---- Given data
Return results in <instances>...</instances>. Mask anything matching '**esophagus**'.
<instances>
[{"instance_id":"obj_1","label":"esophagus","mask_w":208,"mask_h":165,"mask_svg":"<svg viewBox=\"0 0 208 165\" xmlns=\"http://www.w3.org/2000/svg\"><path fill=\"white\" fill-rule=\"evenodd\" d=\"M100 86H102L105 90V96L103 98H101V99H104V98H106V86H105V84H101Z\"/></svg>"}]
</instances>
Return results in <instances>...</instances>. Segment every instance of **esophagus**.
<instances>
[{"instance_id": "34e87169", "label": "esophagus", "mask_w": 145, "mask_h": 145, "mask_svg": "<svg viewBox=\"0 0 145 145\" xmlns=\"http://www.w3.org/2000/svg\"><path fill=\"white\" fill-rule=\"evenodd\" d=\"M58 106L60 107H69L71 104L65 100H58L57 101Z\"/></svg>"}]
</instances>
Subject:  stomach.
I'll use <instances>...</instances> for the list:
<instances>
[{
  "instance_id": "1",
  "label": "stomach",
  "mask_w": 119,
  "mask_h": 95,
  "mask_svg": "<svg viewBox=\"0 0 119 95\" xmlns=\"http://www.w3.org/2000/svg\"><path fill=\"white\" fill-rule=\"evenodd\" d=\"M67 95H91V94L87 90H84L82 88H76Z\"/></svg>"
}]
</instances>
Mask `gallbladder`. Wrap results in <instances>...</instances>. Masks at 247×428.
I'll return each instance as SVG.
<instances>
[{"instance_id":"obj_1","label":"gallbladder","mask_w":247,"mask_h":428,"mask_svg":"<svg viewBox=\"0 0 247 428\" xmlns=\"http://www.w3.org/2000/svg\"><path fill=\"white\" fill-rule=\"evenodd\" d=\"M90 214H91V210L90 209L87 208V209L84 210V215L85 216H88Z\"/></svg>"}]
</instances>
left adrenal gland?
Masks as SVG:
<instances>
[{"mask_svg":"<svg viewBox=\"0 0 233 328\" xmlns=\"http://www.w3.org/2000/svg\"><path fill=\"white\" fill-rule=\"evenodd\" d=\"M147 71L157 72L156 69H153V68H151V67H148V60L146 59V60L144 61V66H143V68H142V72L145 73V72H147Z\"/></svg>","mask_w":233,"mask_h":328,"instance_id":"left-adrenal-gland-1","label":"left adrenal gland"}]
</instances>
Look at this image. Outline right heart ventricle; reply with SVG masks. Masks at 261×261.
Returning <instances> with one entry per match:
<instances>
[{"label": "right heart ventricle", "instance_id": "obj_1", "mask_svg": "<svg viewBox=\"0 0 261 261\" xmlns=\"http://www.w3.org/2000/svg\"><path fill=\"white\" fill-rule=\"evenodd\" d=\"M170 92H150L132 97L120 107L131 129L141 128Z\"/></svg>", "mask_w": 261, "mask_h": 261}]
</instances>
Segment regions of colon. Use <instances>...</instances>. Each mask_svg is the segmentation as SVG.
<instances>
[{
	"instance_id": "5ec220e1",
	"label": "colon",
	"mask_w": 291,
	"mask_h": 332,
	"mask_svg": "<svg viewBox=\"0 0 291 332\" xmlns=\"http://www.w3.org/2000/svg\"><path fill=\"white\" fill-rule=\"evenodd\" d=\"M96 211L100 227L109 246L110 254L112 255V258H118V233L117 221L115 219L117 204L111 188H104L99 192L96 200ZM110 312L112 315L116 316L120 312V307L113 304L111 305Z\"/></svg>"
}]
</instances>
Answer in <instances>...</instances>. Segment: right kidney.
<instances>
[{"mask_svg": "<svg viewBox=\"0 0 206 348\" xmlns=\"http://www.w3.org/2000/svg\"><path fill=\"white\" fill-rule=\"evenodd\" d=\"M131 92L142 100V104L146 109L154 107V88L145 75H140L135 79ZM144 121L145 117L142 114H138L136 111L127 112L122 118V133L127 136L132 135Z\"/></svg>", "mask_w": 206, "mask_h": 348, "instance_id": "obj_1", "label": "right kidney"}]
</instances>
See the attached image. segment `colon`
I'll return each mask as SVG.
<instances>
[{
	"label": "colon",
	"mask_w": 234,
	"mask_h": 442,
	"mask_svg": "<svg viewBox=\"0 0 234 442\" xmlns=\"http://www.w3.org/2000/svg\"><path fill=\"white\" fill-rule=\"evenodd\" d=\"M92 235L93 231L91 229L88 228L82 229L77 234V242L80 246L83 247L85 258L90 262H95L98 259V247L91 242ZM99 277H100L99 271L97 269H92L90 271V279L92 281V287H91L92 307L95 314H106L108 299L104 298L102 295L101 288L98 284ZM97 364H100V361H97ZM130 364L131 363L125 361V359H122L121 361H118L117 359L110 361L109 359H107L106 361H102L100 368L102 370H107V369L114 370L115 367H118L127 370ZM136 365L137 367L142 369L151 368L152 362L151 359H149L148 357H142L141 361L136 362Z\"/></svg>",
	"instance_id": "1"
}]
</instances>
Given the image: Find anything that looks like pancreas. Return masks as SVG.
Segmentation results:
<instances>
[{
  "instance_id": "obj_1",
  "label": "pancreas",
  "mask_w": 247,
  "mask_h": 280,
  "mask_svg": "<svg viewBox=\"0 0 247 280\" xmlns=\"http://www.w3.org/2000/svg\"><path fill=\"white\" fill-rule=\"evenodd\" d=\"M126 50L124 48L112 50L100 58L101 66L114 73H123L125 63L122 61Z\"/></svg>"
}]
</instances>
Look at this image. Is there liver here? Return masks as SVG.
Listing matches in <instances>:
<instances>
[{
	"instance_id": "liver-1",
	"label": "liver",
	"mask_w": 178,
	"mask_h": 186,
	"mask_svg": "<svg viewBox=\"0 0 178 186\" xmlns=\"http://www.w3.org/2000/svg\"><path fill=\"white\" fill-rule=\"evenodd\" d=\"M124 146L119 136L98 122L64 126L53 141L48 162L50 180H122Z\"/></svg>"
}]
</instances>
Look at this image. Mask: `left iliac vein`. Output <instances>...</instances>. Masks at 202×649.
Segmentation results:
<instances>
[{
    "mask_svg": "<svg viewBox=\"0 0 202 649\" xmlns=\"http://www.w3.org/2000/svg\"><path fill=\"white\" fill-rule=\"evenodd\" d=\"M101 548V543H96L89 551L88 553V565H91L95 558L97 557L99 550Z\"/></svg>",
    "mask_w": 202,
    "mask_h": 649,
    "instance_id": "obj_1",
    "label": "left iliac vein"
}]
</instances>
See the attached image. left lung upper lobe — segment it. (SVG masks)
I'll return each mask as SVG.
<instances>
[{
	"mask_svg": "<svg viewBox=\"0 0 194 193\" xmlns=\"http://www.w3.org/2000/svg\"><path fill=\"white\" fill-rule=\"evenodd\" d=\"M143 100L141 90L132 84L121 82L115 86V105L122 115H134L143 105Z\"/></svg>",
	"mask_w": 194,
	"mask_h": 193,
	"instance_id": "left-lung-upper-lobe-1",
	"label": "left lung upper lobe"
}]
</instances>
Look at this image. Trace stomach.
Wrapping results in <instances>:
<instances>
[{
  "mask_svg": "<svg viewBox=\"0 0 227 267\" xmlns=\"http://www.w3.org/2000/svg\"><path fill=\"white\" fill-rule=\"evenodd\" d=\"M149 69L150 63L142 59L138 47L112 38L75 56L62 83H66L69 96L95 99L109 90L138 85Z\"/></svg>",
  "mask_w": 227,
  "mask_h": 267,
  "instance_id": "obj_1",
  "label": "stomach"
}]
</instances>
--------
Gather every line above that contains the word "pancreas".

**Full output:**
Given the image: Find anything that looks like pancreas. Return masks as SVG.
  "label": "pancreas",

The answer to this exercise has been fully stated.